塩化ビニールを柔らかく扱いやすくするために添加する「可塑剤(かそざい)」というものがあるんですが、どうもそこから揮発する成分が影響しているということがわかりました。
えっ! 本屋では何に使われているものなんですか?
本のインクやカバーに使う素材に含まれています。可塑剤にはフタル酸系、アジピン酸系、リン酸系、トリメリット酸系など数多くの種類があるんですが、我々の分析によって「フタル酸エステル類」※という化合物を特定しました。
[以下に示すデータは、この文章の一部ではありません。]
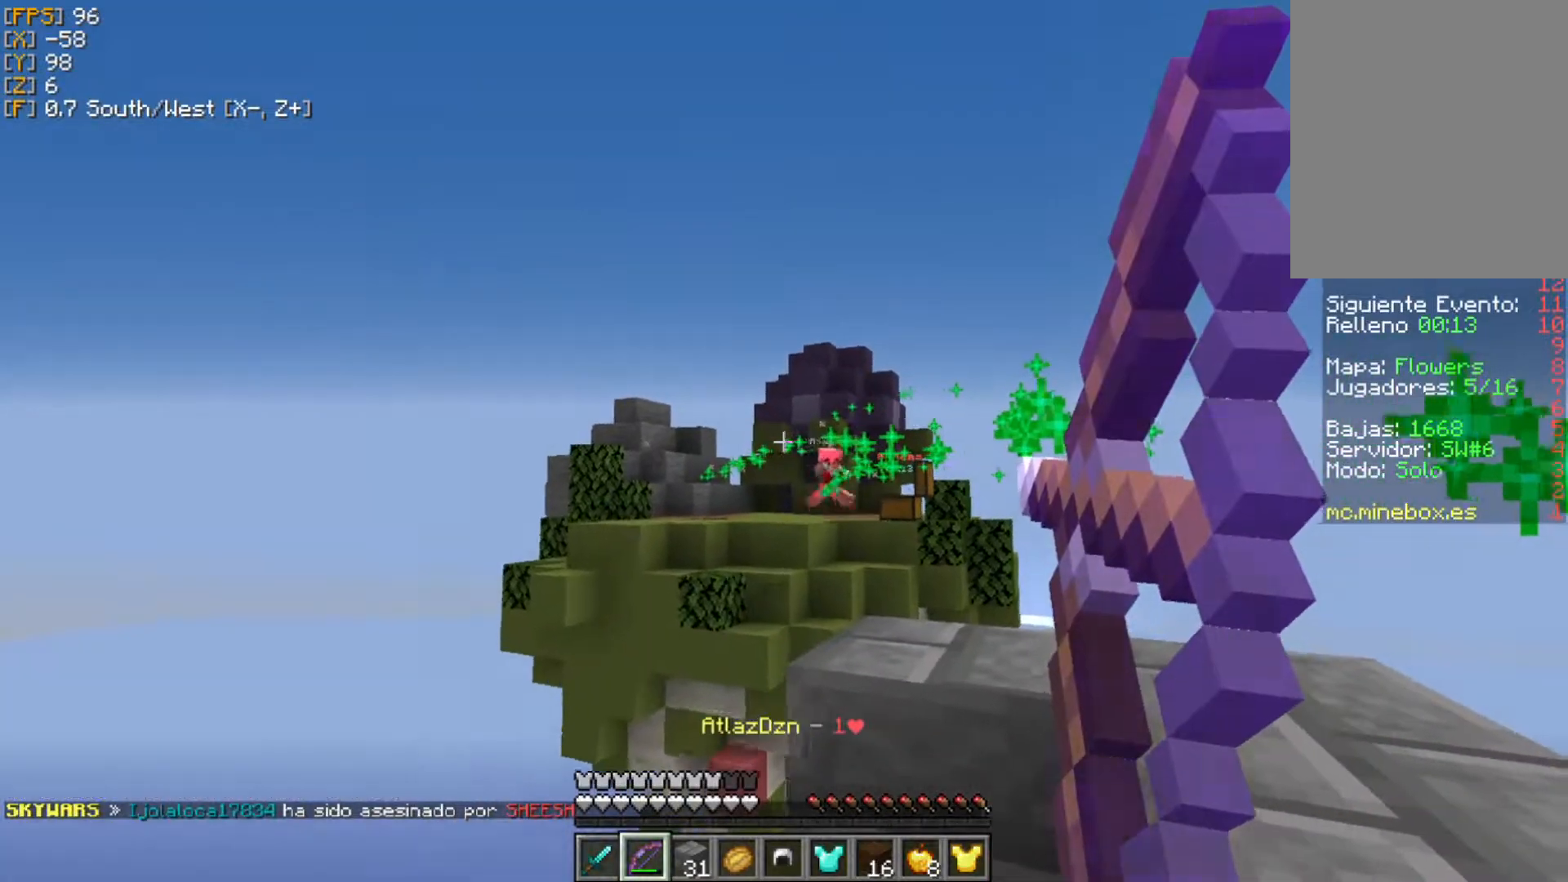
{"keys": ["d"], "mouse": ["right"], "events": [[356, "mouse_right", "up"], [435, "mouse_right", "down"]]}
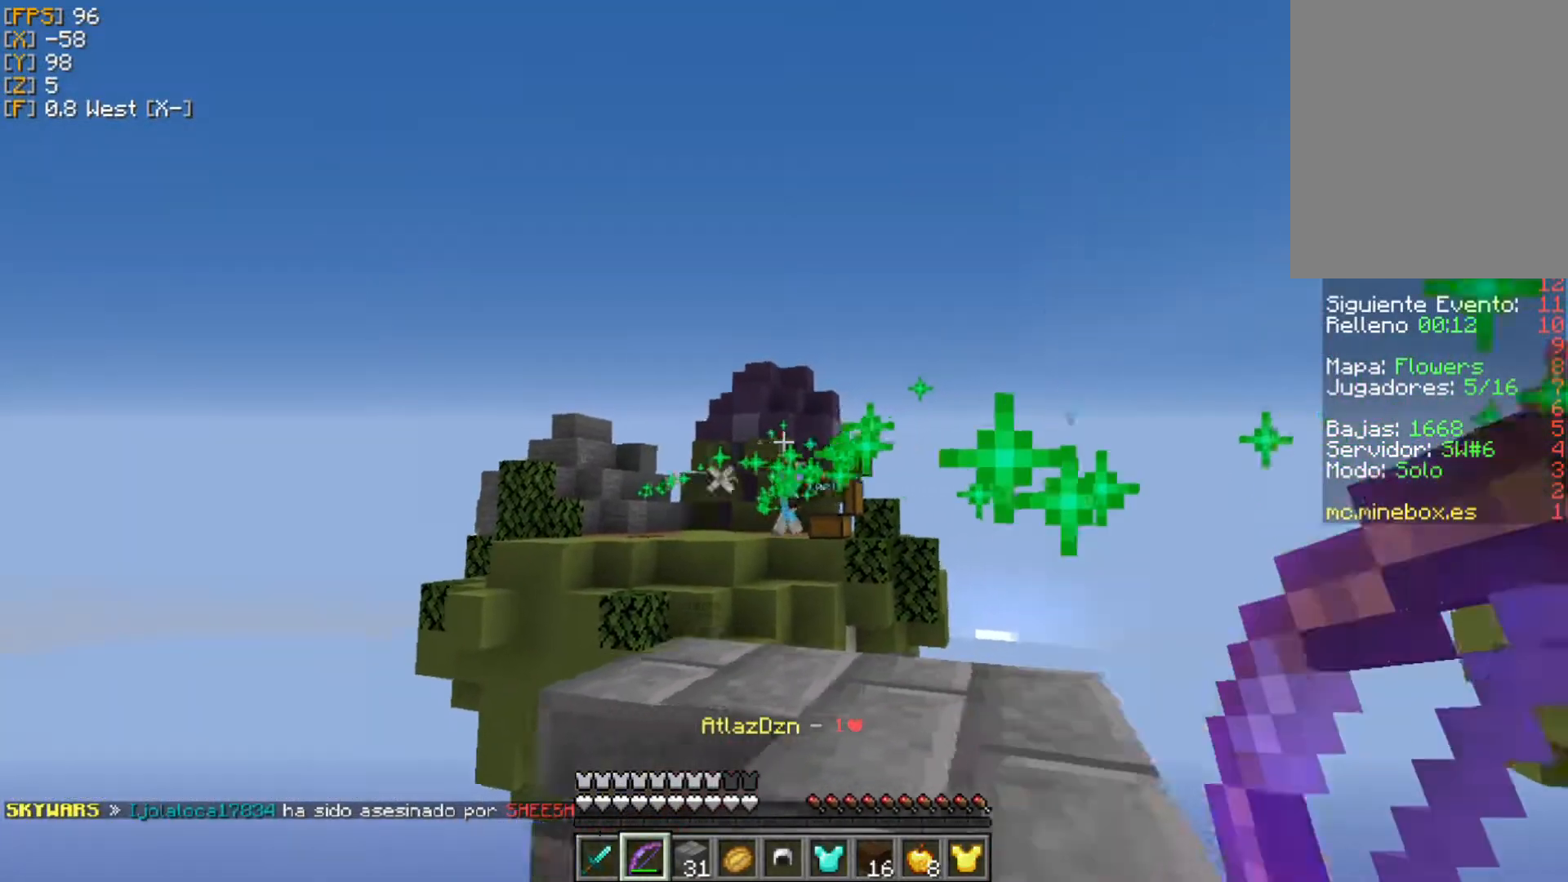
{"keys": ["a"], "mouse": ["right"], "events": [[474, "a", "down"], [494, "d", "up"]]}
※フタル酸エステル類:フタル酸とアルコールがエステル結合した化合物の総称。マニキュアのひび割れ防止などにも使われる。内分泌撹乱物質としての作用などが報告されており、6歳未満を対象としたおもちゃなどへの使用は規制されている。
ふ、ふたるさん……? それはどうやって特定したんでしょうか?
最初は何の匂いが作用しているのか予想がつかなかったので、とにかく図書館の匂いを集めまくりました。
地味に大変そう……。
本棚の前の人間の鼻の高さくらいの位置に測定器をおいて、匂いの成分を吸着させます。朝に電源を入れて夜に電源を切って、そこから抽出した成分を分析するんです。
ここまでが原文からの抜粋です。